__Material to process__:

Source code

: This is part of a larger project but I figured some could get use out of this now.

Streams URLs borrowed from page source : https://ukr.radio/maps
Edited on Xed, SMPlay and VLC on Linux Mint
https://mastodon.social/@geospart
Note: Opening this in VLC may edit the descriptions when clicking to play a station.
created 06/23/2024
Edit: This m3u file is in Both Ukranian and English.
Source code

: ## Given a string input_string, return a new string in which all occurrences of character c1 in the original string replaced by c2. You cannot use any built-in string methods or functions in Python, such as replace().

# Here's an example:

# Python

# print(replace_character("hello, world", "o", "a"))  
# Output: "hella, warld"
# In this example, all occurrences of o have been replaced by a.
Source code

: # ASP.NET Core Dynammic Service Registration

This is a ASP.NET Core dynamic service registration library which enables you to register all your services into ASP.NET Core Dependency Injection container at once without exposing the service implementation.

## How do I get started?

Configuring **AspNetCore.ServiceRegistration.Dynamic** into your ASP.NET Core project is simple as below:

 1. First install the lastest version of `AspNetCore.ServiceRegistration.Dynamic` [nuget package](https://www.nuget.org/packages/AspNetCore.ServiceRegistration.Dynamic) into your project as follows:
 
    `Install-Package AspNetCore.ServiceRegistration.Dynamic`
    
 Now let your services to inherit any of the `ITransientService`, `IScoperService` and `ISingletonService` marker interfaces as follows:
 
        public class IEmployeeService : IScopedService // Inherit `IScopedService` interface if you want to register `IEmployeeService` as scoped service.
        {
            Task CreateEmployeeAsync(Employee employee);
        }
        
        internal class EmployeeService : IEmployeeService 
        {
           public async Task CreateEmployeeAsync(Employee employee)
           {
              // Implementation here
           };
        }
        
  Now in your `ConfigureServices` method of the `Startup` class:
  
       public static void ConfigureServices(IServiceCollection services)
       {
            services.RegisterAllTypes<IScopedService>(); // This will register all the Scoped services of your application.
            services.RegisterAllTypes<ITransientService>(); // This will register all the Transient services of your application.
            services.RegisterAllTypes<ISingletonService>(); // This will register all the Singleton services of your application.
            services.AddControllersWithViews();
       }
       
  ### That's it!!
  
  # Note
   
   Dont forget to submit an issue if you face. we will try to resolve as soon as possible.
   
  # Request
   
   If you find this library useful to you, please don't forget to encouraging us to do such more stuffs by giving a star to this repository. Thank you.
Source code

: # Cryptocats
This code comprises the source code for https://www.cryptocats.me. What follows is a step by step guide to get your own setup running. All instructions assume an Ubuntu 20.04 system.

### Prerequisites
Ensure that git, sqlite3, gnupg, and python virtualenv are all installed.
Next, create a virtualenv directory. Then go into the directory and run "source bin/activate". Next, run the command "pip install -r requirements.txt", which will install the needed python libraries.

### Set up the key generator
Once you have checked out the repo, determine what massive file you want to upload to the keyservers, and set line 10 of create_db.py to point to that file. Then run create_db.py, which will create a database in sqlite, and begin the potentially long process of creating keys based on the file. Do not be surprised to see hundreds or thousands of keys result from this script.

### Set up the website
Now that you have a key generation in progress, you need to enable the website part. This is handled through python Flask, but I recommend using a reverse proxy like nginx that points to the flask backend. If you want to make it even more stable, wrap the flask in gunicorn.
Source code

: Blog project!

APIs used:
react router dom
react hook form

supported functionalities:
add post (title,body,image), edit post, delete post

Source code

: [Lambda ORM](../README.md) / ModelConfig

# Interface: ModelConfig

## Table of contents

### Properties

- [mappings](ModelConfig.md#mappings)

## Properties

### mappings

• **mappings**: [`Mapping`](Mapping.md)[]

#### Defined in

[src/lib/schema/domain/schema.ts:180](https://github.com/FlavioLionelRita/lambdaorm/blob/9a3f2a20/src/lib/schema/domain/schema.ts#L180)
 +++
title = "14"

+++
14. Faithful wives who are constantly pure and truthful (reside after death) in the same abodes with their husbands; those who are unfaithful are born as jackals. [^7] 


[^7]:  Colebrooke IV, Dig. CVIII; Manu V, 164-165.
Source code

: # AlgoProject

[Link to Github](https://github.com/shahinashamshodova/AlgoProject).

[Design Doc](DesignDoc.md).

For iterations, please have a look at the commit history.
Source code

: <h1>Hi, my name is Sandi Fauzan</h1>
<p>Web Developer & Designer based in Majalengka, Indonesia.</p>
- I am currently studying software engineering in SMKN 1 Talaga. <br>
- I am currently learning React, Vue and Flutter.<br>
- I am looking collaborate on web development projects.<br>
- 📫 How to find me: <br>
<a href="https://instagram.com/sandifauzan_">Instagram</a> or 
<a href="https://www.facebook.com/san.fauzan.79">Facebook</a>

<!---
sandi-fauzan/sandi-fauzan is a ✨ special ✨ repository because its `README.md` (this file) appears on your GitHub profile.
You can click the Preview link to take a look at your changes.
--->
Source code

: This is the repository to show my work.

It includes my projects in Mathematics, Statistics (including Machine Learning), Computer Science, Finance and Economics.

__Work to be completed__: Find the word "ModelConfig" in the entries above, then copy each line that holds it.

__Task response__:
: [Lambda ORM](../README.md) / ModelConfig
# Interface: ModelConfig
- [mappings](ModelConfig.md#mappings)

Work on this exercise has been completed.